Message non lu par Fée Violine » dim. 06 avr. 2014, 21:21

Le frère Manuel Rivero, dominicain d'origine espagnole et actuellement au couvent de St Denis de la Réunion, vient de perdre sa mère. Voici comment il la décrit:
Ma mère Victoria est partie vers le Père le jeudi 3 avril 2014
Bilbao, le 5 avril 2014
Bonjour,
Ma mère est partie vers le Père le jeudi 3 avril 2014 à 13h en l’hôpital Santa Marina de Bilbao. Entrée en agonie la veille, elle s’est éteinte doucement entourée de mes sœurs Victoria et Rosa ainsi que de moi-même. Pendant de longues heures sa respiration était difficile et son cœur en souffrait. Quelques minutes avant son arrêt définitif, nous avons entrevu le décès. Nous l’avons entourée de notre affection et de notre prière. Mes sœurs lui disaient qu’elles l’aimaient. Je lui tenais la main et lui caressait ses tempes et ses cheveux. Elle est allée à la rencontre du Christ accompagnée des Ave Maria du Rosaire.

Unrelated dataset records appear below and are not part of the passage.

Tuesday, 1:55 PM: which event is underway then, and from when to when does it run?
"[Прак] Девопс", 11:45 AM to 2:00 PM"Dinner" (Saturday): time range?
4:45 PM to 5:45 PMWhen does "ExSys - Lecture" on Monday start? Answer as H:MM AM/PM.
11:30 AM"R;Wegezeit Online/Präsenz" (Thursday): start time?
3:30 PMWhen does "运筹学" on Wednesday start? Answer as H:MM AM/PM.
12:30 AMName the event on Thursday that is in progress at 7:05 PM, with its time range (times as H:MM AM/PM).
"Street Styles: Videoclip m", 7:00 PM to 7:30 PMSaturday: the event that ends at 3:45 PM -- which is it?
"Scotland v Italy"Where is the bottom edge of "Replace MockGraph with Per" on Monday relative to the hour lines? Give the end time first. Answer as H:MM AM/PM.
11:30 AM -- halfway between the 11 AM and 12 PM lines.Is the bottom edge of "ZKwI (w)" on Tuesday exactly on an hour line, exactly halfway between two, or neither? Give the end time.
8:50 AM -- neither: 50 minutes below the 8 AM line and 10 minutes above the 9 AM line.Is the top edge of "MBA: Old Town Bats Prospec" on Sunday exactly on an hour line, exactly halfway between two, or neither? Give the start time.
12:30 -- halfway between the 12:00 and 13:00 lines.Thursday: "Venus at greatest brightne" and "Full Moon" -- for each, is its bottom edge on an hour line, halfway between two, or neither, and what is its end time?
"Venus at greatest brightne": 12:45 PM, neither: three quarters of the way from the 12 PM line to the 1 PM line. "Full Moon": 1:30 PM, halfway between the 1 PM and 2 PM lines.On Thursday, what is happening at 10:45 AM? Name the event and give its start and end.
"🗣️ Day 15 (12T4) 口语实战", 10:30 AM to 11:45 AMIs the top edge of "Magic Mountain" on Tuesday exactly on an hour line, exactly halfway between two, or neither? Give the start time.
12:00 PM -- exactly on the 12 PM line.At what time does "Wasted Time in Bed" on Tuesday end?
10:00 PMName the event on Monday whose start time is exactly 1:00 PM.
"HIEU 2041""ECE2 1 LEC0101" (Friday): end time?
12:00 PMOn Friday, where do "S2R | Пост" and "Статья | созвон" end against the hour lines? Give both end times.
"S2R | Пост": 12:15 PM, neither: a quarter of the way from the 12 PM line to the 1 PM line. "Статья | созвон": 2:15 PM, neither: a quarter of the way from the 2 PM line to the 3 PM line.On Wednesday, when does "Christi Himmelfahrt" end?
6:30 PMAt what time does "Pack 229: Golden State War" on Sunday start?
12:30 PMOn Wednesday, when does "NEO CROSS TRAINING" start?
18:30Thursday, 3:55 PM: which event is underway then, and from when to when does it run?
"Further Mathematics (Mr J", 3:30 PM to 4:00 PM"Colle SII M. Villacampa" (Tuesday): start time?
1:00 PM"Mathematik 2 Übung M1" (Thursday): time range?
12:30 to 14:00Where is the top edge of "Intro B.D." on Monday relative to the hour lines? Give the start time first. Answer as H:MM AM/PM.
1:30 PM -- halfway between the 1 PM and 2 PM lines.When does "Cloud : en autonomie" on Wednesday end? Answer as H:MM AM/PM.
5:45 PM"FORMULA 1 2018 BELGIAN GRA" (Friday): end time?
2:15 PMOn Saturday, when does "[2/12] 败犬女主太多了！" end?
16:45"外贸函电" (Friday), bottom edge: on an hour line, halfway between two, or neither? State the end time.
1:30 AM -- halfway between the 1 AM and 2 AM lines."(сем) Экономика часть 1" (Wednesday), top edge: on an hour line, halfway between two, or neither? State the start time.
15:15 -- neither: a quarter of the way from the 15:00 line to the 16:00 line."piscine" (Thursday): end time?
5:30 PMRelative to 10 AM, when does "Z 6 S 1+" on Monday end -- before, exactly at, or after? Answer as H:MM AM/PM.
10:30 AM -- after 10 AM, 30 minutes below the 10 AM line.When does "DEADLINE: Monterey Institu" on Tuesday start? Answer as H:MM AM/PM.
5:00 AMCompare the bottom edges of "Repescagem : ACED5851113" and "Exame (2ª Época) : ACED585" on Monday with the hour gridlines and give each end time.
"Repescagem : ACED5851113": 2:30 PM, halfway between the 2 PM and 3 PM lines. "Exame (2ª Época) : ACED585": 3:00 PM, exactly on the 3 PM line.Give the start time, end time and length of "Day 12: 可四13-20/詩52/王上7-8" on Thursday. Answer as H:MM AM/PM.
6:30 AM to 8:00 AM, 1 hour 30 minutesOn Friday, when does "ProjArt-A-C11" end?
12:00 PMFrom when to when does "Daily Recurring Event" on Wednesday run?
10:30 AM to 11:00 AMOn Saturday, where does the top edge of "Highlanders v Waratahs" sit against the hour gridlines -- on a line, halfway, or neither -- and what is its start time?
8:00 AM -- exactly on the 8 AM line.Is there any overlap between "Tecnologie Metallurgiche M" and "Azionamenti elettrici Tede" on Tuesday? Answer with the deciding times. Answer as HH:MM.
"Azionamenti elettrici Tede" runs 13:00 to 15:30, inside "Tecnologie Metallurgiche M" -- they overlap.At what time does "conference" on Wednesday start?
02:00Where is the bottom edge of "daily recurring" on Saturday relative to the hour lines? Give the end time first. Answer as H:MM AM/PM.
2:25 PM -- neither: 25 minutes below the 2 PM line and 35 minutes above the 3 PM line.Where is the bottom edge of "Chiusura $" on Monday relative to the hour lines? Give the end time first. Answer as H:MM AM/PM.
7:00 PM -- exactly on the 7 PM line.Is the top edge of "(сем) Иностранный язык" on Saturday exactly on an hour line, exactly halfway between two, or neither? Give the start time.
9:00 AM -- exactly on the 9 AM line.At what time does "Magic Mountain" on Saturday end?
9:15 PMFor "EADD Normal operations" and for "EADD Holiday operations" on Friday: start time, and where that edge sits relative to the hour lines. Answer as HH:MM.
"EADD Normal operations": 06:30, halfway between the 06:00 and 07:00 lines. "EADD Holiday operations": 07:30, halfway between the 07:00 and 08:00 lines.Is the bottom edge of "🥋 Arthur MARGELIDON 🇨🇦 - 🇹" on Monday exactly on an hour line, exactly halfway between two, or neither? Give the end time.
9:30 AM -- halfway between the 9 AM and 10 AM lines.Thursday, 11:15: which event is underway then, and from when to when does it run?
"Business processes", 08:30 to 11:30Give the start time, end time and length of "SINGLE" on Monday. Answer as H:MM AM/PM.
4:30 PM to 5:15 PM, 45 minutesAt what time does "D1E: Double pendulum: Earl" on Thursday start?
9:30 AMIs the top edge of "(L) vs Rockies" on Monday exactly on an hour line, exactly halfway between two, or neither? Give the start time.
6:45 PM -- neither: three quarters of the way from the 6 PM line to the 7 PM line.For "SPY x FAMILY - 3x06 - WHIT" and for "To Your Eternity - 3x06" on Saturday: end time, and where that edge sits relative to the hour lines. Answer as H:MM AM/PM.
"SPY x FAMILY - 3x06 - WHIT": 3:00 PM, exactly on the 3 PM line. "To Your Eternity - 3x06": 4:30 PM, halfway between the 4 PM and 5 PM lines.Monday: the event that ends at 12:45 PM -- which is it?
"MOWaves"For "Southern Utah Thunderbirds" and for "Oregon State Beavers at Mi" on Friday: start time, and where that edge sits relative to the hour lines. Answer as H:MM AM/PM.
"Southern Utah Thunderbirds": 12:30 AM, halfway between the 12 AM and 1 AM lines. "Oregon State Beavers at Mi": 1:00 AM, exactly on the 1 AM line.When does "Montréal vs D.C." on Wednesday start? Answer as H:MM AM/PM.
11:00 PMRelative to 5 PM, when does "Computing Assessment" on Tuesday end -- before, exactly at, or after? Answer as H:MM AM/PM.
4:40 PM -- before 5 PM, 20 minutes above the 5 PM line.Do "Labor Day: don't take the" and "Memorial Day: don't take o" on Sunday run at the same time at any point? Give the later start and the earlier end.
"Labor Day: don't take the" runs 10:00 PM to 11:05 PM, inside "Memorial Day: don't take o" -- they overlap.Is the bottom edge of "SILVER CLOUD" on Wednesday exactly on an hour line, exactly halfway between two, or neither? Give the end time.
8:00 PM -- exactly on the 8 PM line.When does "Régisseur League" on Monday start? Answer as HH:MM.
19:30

Arrivé lundi soir à Bilbao après vingt-quatre heures de voyage depuis La Réunion, je me suis rendu à l’hôpital Santa Marina construit jadis sur les collines des montagnes qui cerclent Bilbao pour accueillir les malades de la tuberculose. L’endroit est beau, avec une vue superbe sur la ville et sur les monts encore quelque peu enneigés en ce début de printemps. De nombreux promeneurs marchent souvent dans ces forêts environnantes pour respirer l’air pur et frais, loin du centre contaminé aujourd’hui davantage par les voitures que par l’industrie dont Bilbao a été fière pendant longtemps.
Ma mère avait été hospitalisée il y a dix jours dans le service des soins palliatifs, au dernier étage, le cinquième, le plus proche du ciel à tout point de vue. Technologie de pointe, service impeccable de la part du corps médical, espaces d’accueil, wifi, restaurant … Tout est prévu pour alléger la souffrance et la peine dans ce lieu où la mort s’impose chaque jour.
Dans ce contexte douloureux, j’ai eu la satisfaction d’être avec ma mère pour sa pâque –son passage vers Dieu- ; mes sœurs m’avaient dit : « maman te demande et t’attend ». Elle m’a attendu. En 1979, mon père m’avait aussi attendu avant de mourir dans l’hôpital de Cruces, près de Bilbao, et j’avais accueilli son dernier soupir. Diacre à cette époque, j’avais célébré ses funérailles dans notre paroisse Notre-Dame-du-Mont-Carmel de Bilbao. C’est là que j’ai été baptisé. C’est dans cette même église du quartier d’Indautxu que j’ai officiée hier vendredi 4 avril la messe pour ma mère.
Nous avons eu trois célébrations. Hier matin, dans la chapelle du tanatorium j’ai évoqué le dépouillement éprouvé par ma mère au long de sa maladie. Elle qui était si habile et autonome a dû se faire aider pour toutes les démarches de la vie quotidienne : se laver, s’habiller, manger … La maladie d’Alzheimer lui avait fait perdre sa mémoire au point qu’elle me disait il y a quelques mois : « je deviens bête ». Le cancer du foie lui provoquait des douleurs. Aussi ai-je choisi l’hymne de saint Paul apôtre aux Philippiens au chapitre deuxième, où Jésus est révélé dans son humiliation se vidant de la gloire qui était la sienne sur la croix.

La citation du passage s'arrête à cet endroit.